Yoshihiko Noda, finance minister, confirmed the intervention to reporters. It was unclear whether the action was taken unilaterally but Mr Noda said that Japan had been in contact with authorities overseas.
Analysts and investors had questioned whether the government would order the Bank of Japan to sell yen and buy dollars given the difficulties Tokyo would face in convincing its international counterparts, particularly at a time when the G7 is encouraging China to be more flexible with its own exchange rate.
Previous interventions in the market showed that while intervention helped over the very short-term, such as days or weeks, unilateral intervention had not proven particularly successful over the long term.
Ministry of Finance data show the government directly intervened in currency trading to some degree at least once each year between 1991 and 2004.
Arguments that the yen is too high rest in large part on the nominal exchange rate, an indicator that ignores the fact that the US has experienced inflation over the past few decades, while Japan has spent much of that time mired in deflation.
The real effective exchange rate, adjusted for price changes and comparing the yen against a basket of currencies used by Japans largest trading partners, tells a very different story.
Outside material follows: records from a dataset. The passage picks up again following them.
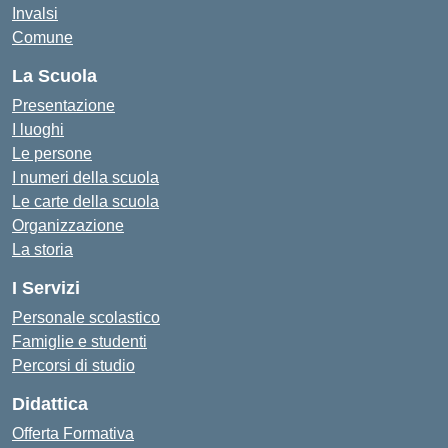
Invalsi
Comune
La Scuola
Presentazione
I luoghi
Le persone
I numeri della scuola
Le carte della scuola
Organizzazione
La storia
I Servizi
Personale scolastico
Famiglie e studenti
Percorsi di studio
Didattica
Offerta Formativa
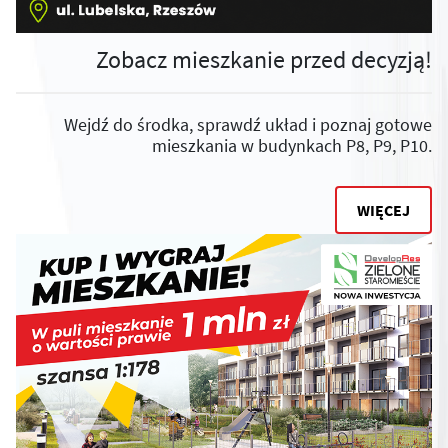
Zobacz mieszkanie przed decyzją!
Wejdź do środka, sprawdź układ i poznaj gotowe
mieszkania w budynkach P8, P9, P10.
WIĘCEJ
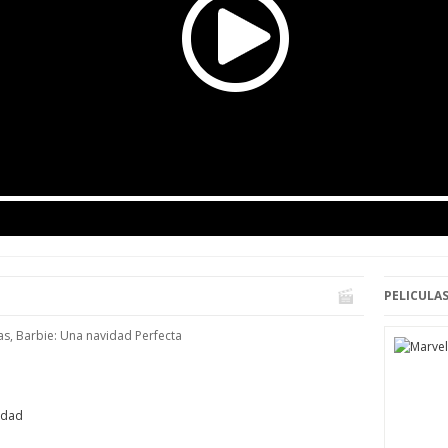
PELICULAS
mas, Barbie: Una navidad Perfecta
idad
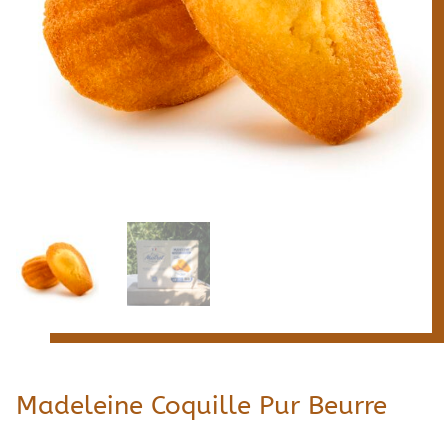
Madeleine Coquille Pur Beurre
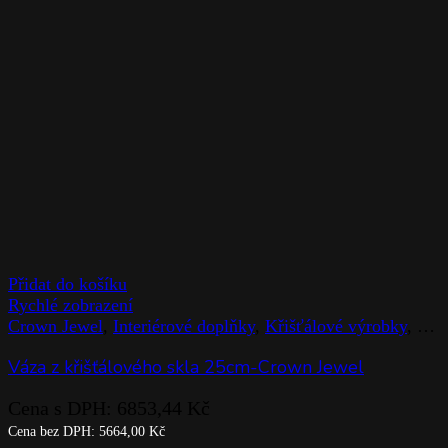
Přidat do košíku
Rychlé zobrazení
Crown Jewel
,
Interiérové doplňky
,
Křišťálové výrobky
,
Rog
Váza z křišťálového skla 25cm-Crown Jewel
Cena s DPH:
6853,44
Kč
Cena bez DPH:
5664,00
Kč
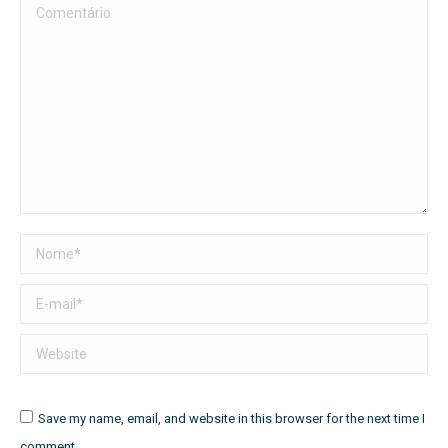
Comentário
Nome *
E-mail *
Website
Save my name, email, and website in this browser for the next time I
comment.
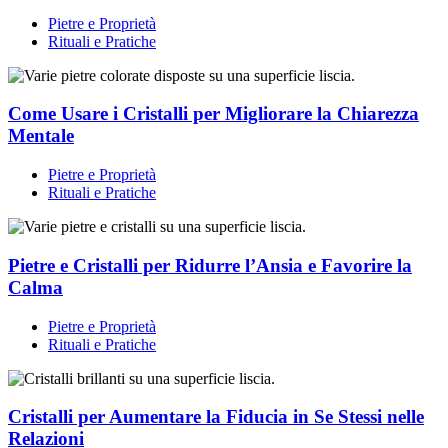
Pietre e Proprietà
Rituali e Pratiche
Come Usare i Cristalli per Migliorare la Chiarezza
Mentale
Pietre e Proprietà
Rituali e Pratiche
Pietre e Cristalli per Ridurre l’Ansia e Favorire la
Calma
Pietre e Proprietà
Rituali e Pratiche
Cristalli per Aumentare la Fiducia in Se Stessi nelle
Relazioni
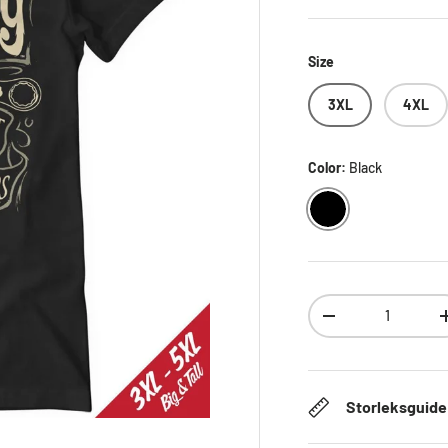
Size
3XL
4XL
Color:
Black
BLACK
Antal
DECREASE QUANTI
Storleksguide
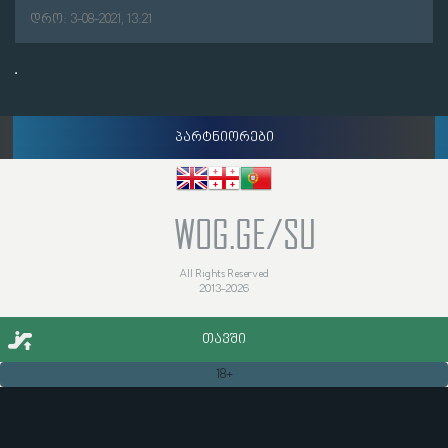
დრო: 3-08-2021, 13:21
პარტნიორები
WOG.GE/SU
All Rights Reserved
2013-2026
ᲗᲐᲕᲨᲘ
18+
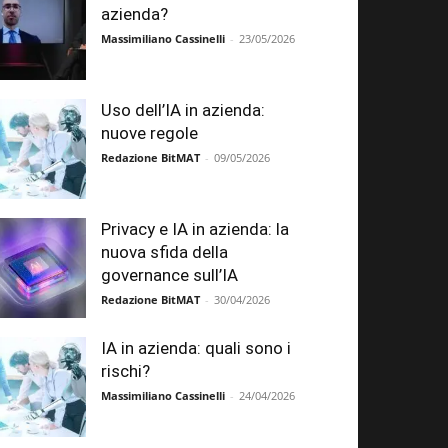
azienda?
Massimiliano Cassinelli
-
23/05/2026
Uso dell’IA in azienda:
nuove regole
Redazione BitMAT
-
09/05/2026
Privacy e IA in azienda: la
nuova sfida della
governance sull’IA
Redazione BitMAT
-
30/04/2026
IA in azienda: quali sono i
rischi?
Massimiliano Cassinelli
-
24/04/2026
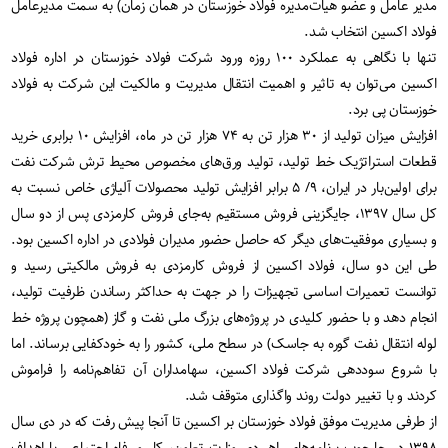
مدیر عامل و عضو هیات‌مدیره فولاد خوزستان در همان زمان) به سمت مدیرعامل
فولاد اکسین انتخاب شد.
تنها با نگاهی به عملکرد ۱۰۰ روزه ورود شرکت فولاد خوزستان در اداره فولاد
اکسین می‌توان به تاثیر و اهمیت انتقال مدیریت و مالکیت این شرکت به فولاد
خوزستان پی برد.
افزایش میزان تولید از ۳۰ هزار تن به ۷۴ هزار تن در ماه، افزایش ۱۰ برابری خرید
قطعات استراتژیک خط تولید، تولید ورق‌های مخصوص محیط ترش شرکت نفت
برای اولین‌بار در ایران، ۹/ ۵ برابر افزایش تولید محصولات آلیاژی خاص نسبت به
کل سال ۱۳۹۷، جایگزینی فروش مستقیم به‌جای فروش کارمزدی پس از دو سال
و بسیاری موفقیت‌های دیگر که حاصل حضور مدیران فولادی در اداره‌ اکسین بود.
طی این دو سال، فولاد اکسین از فروش کارمزدی به فروش مالکیتی رسید و
توانست تعمیرات اساسی تجهیزات را در جهت به حداکثر رساندن ظرفیت تولید،
انجام دهد و با حضور کلیدی در پروژه‌های بزرگ ملی نفت و گاز (همچون پروژه خط
لوله انتقال نفت گوره به جاسک) در سطح ملی، کشور را به خودکفایی برساند. اما
با شروع سوددهی شرکت فولاد اکسین، سهامداران آن تفاهم‌نامه را فراموش
کردند و با تغییر دولت روند واگذاری متوقف شد.
از طرفی مدیریت موفق فولاد خوزستان بر اکسین تا آنجا‌ پیش رفت که در دی سال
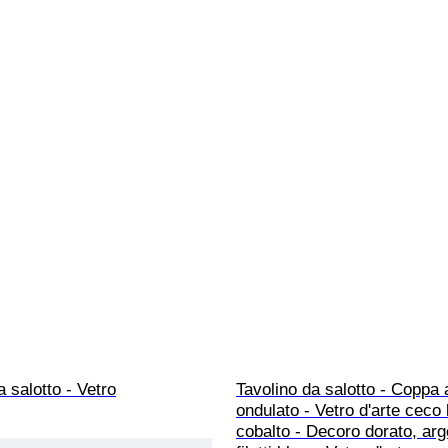
a salotto - Vetro
Tavolino da salotto - Coppa 
ondulato - Vetro d'arte ceco 
cobalto - Decoro dorato, arg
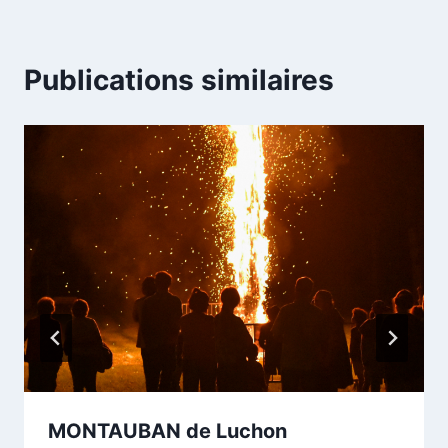
Publications similaires
MONTAUBAN de Luchon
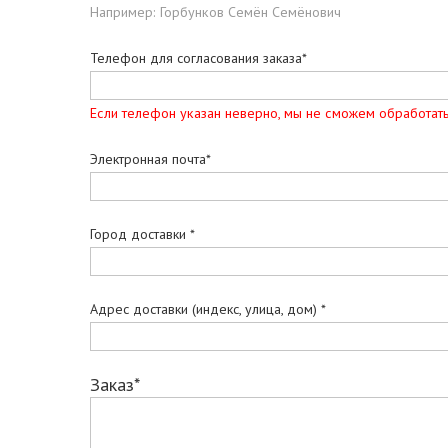
Например: Горбунков Семён Семёнович
Телефон для согласования заказа*
Если телефон указан неверно, мы не сможем обработать
Электронная почта*
Город доставки *
Адрес доставки (индекс, улица, дом) *
Заказ*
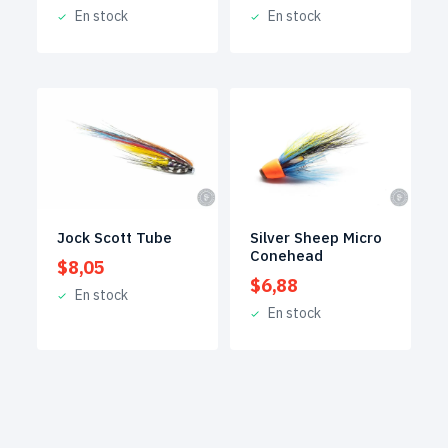
En stock
En stock
Jock Scott Tube
Silver Sheep Micro
Conehead
$
8,05
$
6,88
En stock
En stock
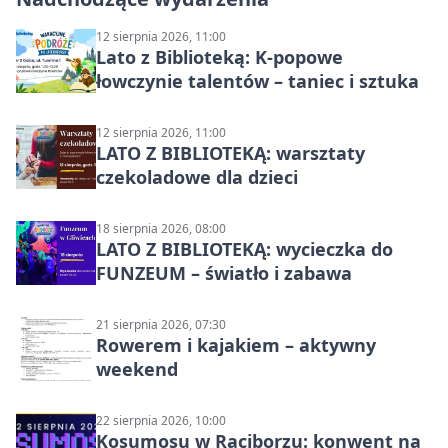
12 sierpnia 2026, 11:00
Lato z Biblioteką: K-popowe
łowczynie talentów – taniec i sztuka
12 sierpnia 2026, 11:00
LATO Z BIBLIOTEKĄ: warsztaty
czekoladowe dla dzieci
18 sierpnia 2026, 08:00
LATO Z BIBLIOTEKĄ: wycieczka do
FUNZEUM – światło i zabawa
21 sierpnia 2026, 07:30
Rowerem i kajakiem – aktywny
weekend
22 sierpnia 2026, 10:00
Kosumosu w Raciborzu: konwent na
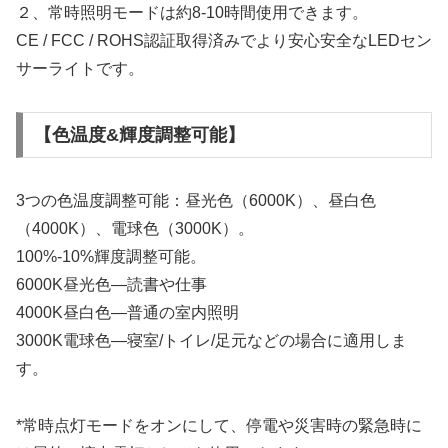
２、常時照明モードは約8-10時間使用できます。
CE / FCC / ROHS認証取得済みでより安心安全なLEDセン
サーライトです。
【色温度&輝度調整可能】
3つの色温度調整可能：昼光色（6000K）、昼白色
（4000K）、電球色（3000K）。
100%-10%輝度調整可能。
6000K昼光色―読書や仕事
4000K昼白色―普通の室内照明
3000K電球色―寝室/トイレ/足元などの場合に適用しま
す。
*常時点灯モードをオンにして、停電や災害時の緊急時に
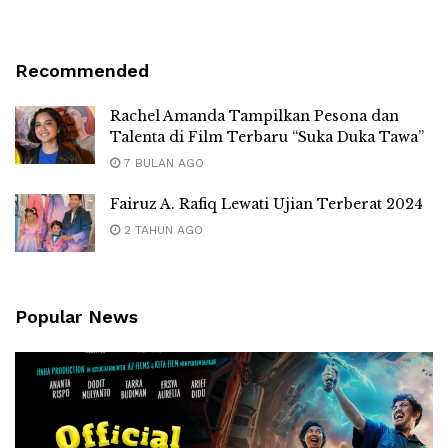
Recommended
Rachel Amanda Tampilkan Pesona dan
Talenta di Film Terbaru “Suka Duka Tawa”
7 BULAN AGO
Fairuz A. Rafiq Lewati Ujian Terberat 2024
2 TAHUN AGO
Popular News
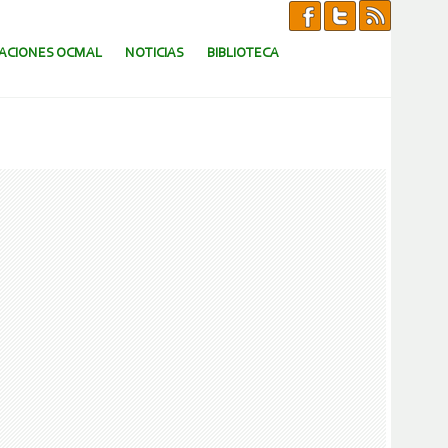
CACIONES OCMAL
NOTICIAS
BIBLIOTECA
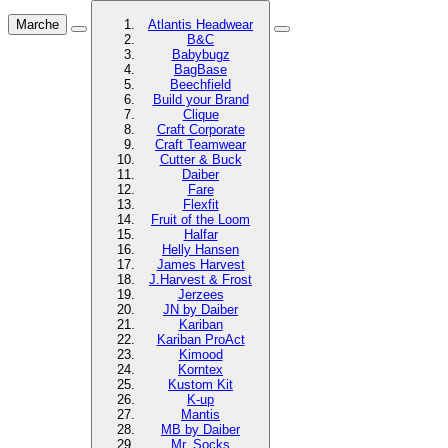
Marche
Atlantis Headwear
B&C
Babybugz
BagBase
Beechfield
Build your Brand
Clique
Craft Corporate
Craft Teamwear
Cutter & Buck
Daiber
Fare
Flexfit
Fruit of the Loom
Halfar
Helly Hansen
James Harvest
J.Harvest & Frost
Jerzees
JN by Daiber
Kariban
Kariban ProAct
Kimood
Korntex
Kustom Kit
K-up
Mantis
MB by Daiber
Mr. Socks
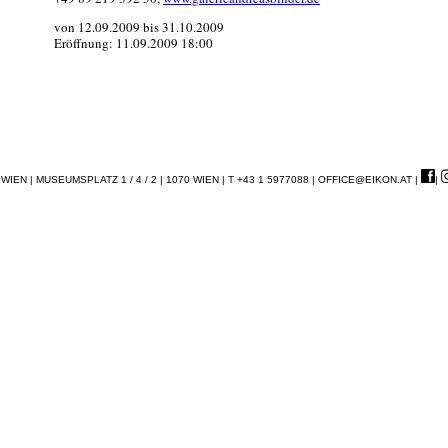
von 12.09.2009 bis 31.10.2009
Eröffnung: 11.09.2009 18:00
EN | MUSEUMSPLATZ 1 / 4 / 2 | 1070 WIEN | T +43 1 5977088 |
OFFICE@EIKON.AT
|
|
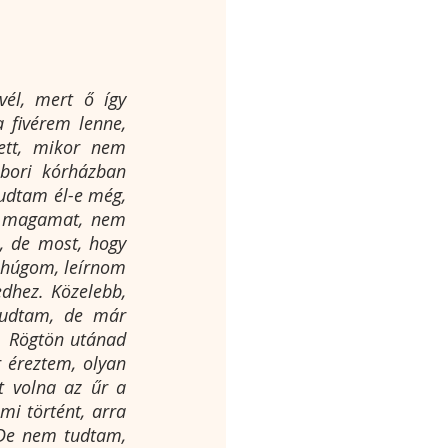
él, mert ő így 
 fivérem lenne, 
ett, mikor nem 
bori kórházban 
udtam él-e még, 
i magamat, nem 
, de most, hogy 
 húgom, leírnom 
dhez. Közelebb, 
tudtam, de már 
. Rögtön utánad 
 éreztem, olyan 
 volna az űr a 
i történt, arra 
De nem tudtam, 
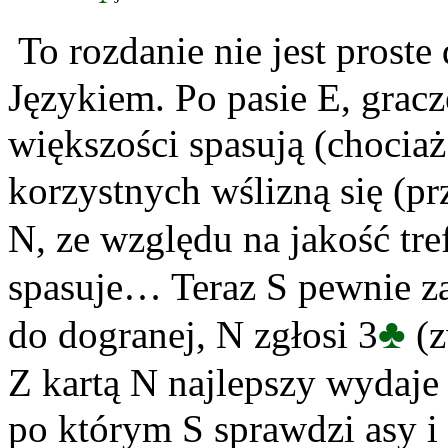
To rozdanie nie jest prost
Językiem. Po pasie E, gracz
większości spasują (chocia
korzystnych wślizną się (prz
N, ze względu na jakość tre
spasuje… Teraz S pewnie za
♣
do dogranej, N zgłosi 3
(z
Z kartą N najlepszy wydaje 
po którym S sprawdzi asy i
By this measure, the yen is considerably cheaper now than it was for most of the 1990s.
A race to the bottom.....
I’m sure that we’ll hear wails of outrage from the “free trade” advocates who will point out how this is a deliberate violation of the WTO rules, and advocating that the US immediately make a formal complaint to the WTO.... right?
Yea, didn’t think so.
Well the Market Ticker is on the job, expletives and all:
http://www.market-ticker.org/akcs-www?post=166634
A BTW: this is consistent with what I’d been reading in the last two weeks. The BOJ and government said that the trip-wire on the yen was at 83.50. If it got stronger than that, they’d act. This number wasn’t pulled out of thin air - this is what their major exporters have told the government is the level beyond which they become unprofitable in a hurry.
Well, 82.mumble is stronger than 83.50, so here we go.
I like Karl.
I don’t always agree with him (I often do, but not always), but he has a background very much like mine, (ie, he’s a technical guy from the heyday of building the Internet) and he doesn’t pull punches or play at what he means.
Evidently, it didn't matter who won the PM slot. A little insight into who runs the show in Japan?
yitbos
Yep.
well if it makes our exports more competitive let the dollar drop to peso level. If we can’t finance our debt the government collapses and while that causes major problems they’d be smaller now than they would be five or ten years from now.
Quicker things hit rock bottom the quicker we can start looking to the future.